PROBLEM TO SOLVE: Which of the lines below include "Регіональний"? Each one should be copied out.
DATASET RECORDS Block Start
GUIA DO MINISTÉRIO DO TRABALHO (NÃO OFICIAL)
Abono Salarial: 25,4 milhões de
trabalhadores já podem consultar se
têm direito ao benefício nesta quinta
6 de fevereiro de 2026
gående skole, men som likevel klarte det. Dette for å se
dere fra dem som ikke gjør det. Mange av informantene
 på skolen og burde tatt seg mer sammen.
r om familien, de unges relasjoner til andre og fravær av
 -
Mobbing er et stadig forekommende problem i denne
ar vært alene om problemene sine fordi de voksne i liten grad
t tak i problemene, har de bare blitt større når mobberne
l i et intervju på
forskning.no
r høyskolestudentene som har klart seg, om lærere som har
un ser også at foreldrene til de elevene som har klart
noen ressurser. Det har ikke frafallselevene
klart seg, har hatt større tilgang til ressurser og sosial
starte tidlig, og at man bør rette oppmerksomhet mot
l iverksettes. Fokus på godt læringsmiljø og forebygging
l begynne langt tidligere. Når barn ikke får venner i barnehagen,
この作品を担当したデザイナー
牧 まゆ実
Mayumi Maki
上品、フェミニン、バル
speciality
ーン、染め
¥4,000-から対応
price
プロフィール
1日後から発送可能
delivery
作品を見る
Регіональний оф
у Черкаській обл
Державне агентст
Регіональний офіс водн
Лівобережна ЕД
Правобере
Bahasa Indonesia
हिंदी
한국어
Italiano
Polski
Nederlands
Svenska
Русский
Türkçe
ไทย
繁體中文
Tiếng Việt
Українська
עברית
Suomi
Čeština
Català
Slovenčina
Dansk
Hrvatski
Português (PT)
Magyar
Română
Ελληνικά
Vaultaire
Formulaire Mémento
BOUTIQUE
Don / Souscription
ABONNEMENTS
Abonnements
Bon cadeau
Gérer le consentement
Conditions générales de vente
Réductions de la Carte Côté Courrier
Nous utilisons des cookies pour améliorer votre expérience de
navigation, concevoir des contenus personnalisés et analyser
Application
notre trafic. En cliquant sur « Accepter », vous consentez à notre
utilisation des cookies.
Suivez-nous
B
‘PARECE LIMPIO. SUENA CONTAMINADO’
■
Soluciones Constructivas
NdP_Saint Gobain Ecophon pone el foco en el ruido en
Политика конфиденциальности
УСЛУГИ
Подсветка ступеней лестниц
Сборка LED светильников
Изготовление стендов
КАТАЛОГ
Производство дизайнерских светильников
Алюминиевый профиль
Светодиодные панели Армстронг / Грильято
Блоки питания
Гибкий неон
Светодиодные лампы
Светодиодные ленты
DATASET RECORDS Block End
RESULT OF THE EXERCISE:
Регіональний оф
Регіональний офіс водн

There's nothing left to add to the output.